** Exercise input follows **

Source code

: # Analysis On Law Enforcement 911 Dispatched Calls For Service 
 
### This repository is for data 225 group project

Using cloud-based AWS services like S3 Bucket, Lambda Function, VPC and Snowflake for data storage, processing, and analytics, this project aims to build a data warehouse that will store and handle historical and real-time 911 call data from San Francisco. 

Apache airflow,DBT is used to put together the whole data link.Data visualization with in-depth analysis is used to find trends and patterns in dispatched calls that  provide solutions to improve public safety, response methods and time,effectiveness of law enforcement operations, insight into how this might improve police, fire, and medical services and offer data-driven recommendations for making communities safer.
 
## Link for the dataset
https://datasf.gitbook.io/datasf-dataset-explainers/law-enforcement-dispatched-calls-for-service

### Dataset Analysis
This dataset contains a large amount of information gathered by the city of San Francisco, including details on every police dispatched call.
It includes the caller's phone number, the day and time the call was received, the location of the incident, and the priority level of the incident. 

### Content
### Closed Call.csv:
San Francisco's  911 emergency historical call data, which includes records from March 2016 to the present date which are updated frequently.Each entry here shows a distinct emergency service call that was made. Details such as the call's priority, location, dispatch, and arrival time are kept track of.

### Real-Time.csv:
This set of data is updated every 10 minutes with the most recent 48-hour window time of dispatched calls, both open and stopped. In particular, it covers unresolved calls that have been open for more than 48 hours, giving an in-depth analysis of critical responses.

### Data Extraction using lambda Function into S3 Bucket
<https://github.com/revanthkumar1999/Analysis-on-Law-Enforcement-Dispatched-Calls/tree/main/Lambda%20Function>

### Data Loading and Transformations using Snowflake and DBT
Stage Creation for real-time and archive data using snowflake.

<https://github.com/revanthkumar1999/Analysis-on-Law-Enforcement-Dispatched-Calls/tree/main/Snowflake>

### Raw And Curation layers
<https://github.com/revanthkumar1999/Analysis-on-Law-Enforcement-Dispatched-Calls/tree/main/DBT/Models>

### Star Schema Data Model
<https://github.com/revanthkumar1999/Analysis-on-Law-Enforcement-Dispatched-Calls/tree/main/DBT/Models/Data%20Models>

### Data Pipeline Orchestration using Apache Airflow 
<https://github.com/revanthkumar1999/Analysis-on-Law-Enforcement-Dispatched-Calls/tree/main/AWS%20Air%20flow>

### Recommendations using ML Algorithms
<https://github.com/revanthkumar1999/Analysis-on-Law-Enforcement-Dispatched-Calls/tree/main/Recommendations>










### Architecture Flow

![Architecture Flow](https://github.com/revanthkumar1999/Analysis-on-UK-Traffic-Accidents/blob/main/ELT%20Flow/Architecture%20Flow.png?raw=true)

** End of Exercise input **

Required action | Transcribe the entries above word for word, from the first line through the line containing "## Link for the dataset", and nothing else.

Answer for the task |
Source code

: # Analysis On Law Enforcement 911 Dispatched Calls For Service 
 
### This repository is for data 225 group project

Using cloud-based AWS services like S3 Bucket, Lambda Function, VPC and Snowflake for data storage, processing, and analytics, this project aims to build a data warehouse that will store and handle historical and real-time 911 call data from San Francisco. 

Apache airflow,DBT is used to put together the whole data link.Data visualization with in-depth analysis is used to find trends and patterns in dispatched calls that  provide solutions to improve public safety, response methods and time,effectiveness of law enforcement operations, insight into how this might improve police, fire, and medical services and offer data-driven recommendations for making communities safer.
 
## Link for the dataset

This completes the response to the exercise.